*** Opening Supplied data ***
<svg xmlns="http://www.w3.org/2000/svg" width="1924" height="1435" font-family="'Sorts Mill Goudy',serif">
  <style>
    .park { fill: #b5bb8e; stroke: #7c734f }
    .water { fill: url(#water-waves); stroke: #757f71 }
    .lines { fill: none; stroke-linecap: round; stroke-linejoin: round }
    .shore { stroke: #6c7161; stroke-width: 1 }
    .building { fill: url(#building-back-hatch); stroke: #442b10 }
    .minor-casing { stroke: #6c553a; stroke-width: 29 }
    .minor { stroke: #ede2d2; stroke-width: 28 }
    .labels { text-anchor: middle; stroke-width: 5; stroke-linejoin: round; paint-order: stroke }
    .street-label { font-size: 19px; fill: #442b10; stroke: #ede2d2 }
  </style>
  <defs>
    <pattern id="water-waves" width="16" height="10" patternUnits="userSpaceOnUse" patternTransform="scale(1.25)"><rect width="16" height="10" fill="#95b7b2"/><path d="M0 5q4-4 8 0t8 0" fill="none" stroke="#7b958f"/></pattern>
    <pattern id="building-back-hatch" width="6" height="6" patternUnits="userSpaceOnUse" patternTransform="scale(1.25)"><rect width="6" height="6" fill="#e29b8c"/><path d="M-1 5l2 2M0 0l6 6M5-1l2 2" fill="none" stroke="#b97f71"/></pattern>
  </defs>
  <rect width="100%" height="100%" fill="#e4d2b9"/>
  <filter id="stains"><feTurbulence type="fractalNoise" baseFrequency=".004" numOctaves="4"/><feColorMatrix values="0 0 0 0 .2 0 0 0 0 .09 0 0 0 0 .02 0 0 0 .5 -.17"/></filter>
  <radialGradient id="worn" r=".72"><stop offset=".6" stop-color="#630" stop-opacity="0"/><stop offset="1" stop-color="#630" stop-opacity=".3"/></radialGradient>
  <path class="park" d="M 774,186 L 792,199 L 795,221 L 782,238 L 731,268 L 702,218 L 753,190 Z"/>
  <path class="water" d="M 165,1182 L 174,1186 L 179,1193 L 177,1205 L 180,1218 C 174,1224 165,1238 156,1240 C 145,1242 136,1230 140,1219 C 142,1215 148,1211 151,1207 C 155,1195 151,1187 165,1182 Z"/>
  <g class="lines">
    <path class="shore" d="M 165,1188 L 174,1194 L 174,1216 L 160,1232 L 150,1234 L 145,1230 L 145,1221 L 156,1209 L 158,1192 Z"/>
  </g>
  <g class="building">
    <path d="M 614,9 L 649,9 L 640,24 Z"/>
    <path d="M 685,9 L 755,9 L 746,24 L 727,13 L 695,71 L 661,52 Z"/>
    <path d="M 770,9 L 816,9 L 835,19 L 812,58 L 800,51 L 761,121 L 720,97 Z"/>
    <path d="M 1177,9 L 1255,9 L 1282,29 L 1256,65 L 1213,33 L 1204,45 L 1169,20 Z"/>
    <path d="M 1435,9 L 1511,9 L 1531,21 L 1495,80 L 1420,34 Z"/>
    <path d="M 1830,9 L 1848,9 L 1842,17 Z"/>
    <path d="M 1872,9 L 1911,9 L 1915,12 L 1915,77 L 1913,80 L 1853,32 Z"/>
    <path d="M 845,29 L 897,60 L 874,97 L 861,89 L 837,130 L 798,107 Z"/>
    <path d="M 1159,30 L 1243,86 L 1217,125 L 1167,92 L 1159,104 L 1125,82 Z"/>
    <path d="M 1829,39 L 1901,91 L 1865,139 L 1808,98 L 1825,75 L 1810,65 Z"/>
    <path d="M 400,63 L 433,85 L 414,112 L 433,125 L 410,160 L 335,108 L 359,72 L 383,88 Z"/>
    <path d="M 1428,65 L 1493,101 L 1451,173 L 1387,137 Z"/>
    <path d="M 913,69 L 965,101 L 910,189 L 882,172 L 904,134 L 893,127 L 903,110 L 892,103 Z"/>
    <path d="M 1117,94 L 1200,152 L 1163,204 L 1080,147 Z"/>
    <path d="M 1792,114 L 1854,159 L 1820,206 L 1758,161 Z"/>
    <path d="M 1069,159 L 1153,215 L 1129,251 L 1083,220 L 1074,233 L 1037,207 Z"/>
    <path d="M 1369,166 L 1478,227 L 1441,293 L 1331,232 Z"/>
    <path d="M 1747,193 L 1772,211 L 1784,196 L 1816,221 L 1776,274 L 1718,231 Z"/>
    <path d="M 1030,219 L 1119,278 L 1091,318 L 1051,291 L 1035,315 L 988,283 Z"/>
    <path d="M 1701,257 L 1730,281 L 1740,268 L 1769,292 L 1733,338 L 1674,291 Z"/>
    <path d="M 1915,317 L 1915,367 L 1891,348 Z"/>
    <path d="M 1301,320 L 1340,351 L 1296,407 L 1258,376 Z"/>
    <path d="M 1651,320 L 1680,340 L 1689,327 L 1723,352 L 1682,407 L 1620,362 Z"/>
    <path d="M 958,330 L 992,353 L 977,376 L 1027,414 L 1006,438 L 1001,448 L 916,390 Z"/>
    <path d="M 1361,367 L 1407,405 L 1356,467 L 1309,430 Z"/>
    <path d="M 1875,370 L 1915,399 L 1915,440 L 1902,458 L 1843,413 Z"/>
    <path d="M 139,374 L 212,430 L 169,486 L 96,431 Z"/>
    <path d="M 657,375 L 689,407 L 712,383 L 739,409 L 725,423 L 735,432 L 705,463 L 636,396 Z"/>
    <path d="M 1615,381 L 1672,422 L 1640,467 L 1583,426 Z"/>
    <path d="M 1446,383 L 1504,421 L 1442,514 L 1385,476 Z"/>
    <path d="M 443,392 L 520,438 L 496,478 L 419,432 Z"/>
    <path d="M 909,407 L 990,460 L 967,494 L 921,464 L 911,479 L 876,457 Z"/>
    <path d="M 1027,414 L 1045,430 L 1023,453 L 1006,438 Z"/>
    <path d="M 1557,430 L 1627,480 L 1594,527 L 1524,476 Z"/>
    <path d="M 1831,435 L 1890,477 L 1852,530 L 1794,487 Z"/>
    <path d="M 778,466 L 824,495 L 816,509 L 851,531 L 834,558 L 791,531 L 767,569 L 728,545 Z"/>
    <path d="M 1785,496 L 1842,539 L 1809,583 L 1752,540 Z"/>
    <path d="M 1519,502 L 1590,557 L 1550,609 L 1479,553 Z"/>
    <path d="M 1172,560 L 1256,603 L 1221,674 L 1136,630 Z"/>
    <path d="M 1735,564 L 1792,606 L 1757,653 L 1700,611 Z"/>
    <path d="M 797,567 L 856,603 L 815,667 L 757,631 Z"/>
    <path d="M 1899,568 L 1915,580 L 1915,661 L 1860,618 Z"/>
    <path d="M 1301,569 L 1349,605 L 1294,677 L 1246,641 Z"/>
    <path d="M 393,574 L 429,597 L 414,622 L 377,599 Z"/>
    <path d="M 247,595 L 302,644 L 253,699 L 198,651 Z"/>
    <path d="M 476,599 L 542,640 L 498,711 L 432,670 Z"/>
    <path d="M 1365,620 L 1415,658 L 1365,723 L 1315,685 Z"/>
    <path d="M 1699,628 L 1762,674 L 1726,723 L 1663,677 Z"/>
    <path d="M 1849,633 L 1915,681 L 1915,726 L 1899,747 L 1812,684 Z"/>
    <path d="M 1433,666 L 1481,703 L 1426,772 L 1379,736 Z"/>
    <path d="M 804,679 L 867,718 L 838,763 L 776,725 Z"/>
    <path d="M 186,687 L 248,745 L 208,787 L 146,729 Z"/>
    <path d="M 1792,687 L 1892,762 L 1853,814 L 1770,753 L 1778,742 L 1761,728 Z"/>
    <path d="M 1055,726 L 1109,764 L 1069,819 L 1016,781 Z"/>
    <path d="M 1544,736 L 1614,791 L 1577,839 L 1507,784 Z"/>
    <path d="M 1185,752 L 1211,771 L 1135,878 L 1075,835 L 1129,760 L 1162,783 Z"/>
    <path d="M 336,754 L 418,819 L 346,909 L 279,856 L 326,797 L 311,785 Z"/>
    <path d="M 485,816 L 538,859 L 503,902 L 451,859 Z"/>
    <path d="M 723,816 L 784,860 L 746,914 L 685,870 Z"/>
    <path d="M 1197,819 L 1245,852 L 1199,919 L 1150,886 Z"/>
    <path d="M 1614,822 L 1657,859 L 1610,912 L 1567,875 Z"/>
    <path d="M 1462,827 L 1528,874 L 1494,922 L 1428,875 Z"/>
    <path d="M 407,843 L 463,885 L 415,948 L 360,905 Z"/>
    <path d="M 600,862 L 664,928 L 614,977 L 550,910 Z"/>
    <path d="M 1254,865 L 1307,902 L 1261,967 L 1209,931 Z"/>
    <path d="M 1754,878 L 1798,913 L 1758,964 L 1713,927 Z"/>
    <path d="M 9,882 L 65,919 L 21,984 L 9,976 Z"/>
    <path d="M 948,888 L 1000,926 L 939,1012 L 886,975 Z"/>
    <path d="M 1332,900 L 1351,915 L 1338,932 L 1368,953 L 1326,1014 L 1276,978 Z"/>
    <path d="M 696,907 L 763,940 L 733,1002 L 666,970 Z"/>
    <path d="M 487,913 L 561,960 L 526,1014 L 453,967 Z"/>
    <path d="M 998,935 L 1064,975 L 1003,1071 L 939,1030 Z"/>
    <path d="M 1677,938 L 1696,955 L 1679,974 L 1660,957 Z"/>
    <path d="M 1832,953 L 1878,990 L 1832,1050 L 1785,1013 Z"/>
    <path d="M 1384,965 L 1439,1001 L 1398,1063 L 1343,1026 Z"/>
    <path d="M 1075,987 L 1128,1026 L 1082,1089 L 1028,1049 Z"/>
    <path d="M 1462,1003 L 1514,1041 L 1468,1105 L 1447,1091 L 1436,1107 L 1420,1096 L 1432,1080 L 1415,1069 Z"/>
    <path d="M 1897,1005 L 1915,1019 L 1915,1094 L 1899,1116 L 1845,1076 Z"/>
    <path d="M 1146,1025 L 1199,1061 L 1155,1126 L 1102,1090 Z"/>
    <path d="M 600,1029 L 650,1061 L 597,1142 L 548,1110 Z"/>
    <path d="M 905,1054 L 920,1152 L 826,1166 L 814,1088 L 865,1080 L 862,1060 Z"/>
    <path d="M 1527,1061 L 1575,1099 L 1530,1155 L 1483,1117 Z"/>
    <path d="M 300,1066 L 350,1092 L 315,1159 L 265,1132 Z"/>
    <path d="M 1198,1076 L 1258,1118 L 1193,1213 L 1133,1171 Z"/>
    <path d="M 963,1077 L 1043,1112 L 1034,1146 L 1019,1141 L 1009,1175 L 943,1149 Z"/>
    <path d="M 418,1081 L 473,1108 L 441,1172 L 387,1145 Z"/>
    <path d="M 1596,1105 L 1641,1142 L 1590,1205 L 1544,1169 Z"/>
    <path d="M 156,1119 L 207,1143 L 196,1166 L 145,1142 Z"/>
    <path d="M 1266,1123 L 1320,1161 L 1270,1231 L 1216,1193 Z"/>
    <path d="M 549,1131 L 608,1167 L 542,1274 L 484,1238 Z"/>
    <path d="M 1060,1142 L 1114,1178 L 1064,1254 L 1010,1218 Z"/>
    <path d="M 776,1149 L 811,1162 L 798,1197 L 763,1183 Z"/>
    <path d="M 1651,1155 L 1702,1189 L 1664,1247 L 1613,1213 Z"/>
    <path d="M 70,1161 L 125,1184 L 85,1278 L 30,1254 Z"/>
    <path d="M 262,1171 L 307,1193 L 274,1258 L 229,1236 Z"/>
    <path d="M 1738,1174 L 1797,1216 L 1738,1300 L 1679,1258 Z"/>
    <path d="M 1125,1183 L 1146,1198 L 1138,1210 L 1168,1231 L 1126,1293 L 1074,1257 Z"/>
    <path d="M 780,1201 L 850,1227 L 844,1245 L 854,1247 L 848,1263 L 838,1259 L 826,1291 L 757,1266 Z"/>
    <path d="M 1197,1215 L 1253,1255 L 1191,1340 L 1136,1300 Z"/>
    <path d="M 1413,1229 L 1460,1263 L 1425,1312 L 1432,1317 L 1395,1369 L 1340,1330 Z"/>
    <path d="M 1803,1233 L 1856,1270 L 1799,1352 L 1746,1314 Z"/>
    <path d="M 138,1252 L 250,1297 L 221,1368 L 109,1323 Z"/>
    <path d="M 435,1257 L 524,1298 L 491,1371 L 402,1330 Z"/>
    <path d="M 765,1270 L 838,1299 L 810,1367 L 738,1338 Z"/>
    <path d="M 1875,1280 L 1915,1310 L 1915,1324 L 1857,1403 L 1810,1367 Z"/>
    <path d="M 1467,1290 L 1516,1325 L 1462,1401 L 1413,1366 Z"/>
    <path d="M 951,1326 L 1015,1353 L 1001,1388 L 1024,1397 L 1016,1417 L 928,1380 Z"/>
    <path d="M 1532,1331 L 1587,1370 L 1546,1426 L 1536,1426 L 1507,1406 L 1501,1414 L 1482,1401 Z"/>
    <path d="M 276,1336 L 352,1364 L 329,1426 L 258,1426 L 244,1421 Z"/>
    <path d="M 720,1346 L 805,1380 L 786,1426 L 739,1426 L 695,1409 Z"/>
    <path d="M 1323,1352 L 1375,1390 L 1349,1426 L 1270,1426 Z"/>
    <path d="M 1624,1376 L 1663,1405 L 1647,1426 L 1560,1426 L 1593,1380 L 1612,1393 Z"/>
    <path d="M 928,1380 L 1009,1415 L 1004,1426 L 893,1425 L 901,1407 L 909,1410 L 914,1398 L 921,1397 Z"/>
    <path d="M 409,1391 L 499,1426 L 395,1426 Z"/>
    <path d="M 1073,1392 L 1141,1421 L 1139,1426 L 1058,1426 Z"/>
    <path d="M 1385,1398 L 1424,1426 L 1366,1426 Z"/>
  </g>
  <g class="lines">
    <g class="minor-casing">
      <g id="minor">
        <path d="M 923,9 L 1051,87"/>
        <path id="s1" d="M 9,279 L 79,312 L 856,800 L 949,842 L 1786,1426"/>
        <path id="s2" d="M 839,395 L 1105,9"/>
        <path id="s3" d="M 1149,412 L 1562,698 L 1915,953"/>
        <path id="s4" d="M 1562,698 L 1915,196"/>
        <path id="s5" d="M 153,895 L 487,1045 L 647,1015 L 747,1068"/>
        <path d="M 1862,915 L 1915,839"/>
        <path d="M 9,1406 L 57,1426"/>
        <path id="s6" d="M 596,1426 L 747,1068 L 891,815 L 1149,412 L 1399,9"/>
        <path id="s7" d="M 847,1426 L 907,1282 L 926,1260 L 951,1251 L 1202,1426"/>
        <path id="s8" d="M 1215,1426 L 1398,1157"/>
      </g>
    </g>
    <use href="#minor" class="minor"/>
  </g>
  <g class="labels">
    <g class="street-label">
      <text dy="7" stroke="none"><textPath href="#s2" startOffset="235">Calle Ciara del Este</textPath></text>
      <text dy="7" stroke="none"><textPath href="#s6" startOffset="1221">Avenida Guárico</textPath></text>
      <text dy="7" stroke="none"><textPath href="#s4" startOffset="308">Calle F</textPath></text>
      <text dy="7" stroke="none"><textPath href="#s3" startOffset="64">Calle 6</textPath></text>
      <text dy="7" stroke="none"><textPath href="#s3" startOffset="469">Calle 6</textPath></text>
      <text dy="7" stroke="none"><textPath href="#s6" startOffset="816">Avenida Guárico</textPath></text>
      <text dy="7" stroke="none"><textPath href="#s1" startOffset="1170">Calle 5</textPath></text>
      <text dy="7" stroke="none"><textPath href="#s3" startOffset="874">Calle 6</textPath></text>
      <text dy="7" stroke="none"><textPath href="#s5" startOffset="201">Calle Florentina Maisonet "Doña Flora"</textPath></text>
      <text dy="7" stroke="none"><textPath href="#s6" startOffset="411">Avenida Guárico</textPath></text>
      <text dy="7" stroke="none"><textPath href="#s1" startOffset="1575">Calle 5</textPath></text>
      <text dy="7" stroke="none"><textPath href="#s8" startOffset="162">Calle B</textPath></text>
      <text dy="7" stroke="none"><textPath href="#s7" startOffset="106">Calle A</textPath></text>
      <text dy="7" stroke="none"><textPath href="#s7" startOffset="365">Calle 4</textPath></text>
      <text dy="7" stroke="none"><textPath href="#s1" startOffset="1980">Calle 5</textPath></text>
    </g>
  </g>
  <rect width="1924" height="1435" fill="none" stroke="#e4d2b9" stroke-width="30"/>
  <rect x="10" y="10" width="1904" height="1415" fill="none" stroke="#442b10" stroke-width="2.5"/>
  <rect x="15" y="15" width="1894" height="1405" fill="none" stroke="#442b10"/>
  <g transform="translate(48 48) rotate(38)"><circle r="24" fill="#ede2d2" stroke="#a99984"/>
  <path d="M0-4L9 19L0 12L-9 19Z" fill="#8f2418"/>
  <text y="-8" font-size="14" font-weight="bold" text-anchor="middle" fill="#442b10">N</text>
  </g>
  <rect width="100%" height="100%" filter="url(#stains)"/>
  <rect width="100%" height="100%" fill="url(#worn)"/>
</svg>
*** Closing Supplied data ***
## Problem details
Read through the entries above and copy each line that has the string "worn" in it.

## Your solution
  <radialGradient id="worn" r=".72"><stop offset=".6" stop-color="#630" stop-opacity="0"/><stop offset="1" stop-color="#630" stop-opacity=".3"/></radialGradient>
  <rect width="100%" height="100%" fill="url(#worn)"/>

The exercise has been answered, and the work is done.